Imagine Adolf Hitler arresting a handful of concentration camp guards on the eve of D-day. Or Slobodan Milosevic offering a dozen Serbian soldiers for prosecution just before facing charges of genocide in Bosnia.

A similar scene has emerged following news that the Sudanese government has arrested 15 police, military and security officials in western Sudan's Darfur region - detentions announced days before an expected United Nations Security Council vote on whether to refer those accused of war crimes in that African nation to the International Criminal Court at the Hague.

The decision by U.S. officials to end their long-standing opposition over prosecutions of the killers in Darfur at the Hague court changes little. Political wrangling among the U.N. Security Council members continues to paralyze the international body, keeping it from fulfilling one of its key mandates: mobilizing global support against genocide.

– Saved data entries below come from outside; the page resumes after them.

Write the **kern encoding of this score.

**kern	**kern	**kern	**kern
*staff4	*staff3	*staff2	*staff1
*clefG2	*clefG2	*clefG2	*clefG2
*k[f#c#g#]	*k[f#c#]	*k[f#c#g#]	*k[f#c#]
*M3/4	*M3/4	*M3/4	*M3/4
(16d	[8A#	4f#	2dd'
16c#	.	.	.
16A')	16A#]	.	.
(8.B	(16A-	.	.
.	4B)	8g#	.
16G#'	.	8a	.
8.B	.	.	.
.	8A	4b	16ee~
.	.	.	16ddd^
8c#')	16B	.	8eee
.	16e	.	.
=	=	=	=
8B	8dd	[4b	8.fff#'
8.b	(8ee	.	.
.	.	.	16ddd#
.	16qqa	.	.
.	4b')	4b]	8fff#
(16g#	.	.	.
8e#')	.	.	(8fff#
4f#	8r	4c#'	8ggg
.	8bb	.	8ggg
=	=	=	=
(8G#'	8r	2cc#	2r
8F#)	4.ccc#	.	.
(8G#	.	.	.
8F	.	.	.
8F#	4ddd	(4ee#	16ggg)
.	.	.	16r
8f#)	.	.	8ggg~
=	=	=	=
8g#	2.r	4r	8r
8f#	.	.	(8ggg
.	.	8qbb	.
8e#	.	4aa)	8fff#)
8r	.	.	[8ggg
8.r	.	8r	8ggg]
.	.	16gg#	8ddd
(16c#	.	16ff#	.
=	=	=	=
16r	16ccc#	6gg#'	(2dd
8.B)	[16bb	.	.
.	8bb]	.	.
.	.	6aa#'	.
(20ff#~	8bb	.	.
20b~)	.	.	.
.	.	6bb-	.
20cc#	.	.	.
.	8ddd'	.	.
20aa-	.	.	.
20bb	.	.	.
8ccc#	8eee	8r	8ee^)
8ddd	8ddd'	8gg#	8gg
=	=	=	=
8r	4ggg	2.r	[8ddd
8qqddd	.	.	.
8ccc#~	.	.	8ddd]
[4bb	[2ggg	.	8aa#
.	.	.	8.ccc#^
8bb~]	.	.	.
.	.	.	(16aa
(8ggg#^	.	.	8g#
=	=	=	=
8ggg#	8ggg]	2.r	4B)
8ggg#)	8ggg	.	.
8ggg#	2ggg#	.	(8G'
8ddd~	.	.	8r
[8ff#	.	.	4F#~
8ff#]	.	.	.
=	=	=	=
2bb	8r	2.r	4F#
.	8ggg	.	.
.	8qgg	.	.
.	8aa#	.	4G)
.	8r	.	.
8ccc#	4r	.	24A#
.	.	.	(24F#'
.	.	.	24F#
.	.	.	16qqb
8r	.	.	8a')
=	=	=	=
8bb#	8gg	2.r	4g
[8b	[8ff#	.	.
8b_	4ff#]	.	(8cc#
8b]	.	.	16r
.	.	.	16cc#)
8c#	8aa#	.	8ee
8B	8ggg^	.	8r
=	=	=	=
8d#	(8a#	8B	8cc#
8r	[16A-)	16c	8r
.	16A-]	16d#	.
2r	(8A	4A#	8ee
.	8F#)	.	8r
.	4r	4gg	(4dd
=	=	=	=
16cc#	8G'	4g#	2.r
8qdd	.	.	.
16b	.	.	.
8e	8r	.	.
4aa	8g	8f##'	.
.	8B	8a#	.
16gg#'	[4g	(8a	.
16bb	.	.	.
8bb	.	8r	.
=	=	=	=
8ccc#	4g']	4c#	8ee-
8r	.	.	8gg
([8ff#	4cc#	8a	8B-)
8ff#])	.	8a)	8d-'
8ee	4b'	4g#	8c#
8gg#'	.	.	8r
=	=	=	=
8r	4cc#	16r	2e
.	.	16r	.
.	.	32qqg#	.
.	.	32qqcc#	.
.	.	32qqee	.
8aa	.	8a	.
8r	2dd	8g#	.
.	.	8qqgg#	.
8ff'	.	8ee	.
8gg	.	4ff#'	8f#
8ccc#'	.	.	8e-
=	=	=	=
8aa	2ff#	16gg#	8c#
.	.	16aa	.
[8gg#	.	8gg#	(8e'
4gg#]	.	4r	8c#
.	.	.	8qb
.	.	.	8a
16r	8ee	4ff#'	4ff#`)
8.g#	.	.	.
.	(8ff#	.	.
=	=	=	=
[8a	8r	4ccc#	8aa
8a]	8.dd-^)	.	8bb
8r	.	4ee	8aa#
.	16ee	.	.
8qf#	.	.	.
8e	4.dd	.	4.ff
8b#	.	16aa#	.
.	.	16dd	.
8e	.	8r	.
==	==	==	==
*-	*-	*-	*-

According to the United Nations, about 180,000 people, mostly black African villagers, have been slaughtered in the Sudan over the past two years, largely by government-supported Arab militias (other experts say the total who have died, including deaths by famine, illness and violence, could top 300,000). About 2-million non-Arab people have been displaced by the the killings, often initiated by roving bands of progovernment Arabs known as the Janjaweed. There have been mass killings, rapes, attacks on ethnic groups and widespread destruction of villages.

In the face of such atrocities, actions by the Sudanese government to finally crack down on a small number of suspects - to be prosecuted by the same government which allowed the killing in the first place - seems little more than a thumbing of the nose at an international community that refuses to stop the violence.

Already, the Sudanese government has ignored Security Council commands to disarm the Janjaweed. The United Nations responded by voting to send 10,000 peacekeeping troops somewhere else - into southern Sudan to monitor a 2-month-old peace agreement between rebels and the government.

Distracted by a punishing report on corruption in its oil-for-food program in Iraq - along with tsunami relief efforts near the Indian Ocean, peace efforts in the Middle East and the ongoing Iraq war - the United Nations has dithered at every opportunity to make a difference in the Sudan.

Ending the slaughter is only part of the problem. Aid workers attempting to curb deaths from famine and illness have also fallen victim to attacks from government troops and militias; extra security is needed to protect those who have come to help.

Ten years ago, the world's nations promised never to repeat the inattention that allowed the murder of 800,000 people in Rwanda. Now the crisis in Darfur may be the United Nations' last chance to prove it has the will to address genocide. And every day of political paralysis piles more bodies at the doorsteps of nations that should have stopped the killing long ago.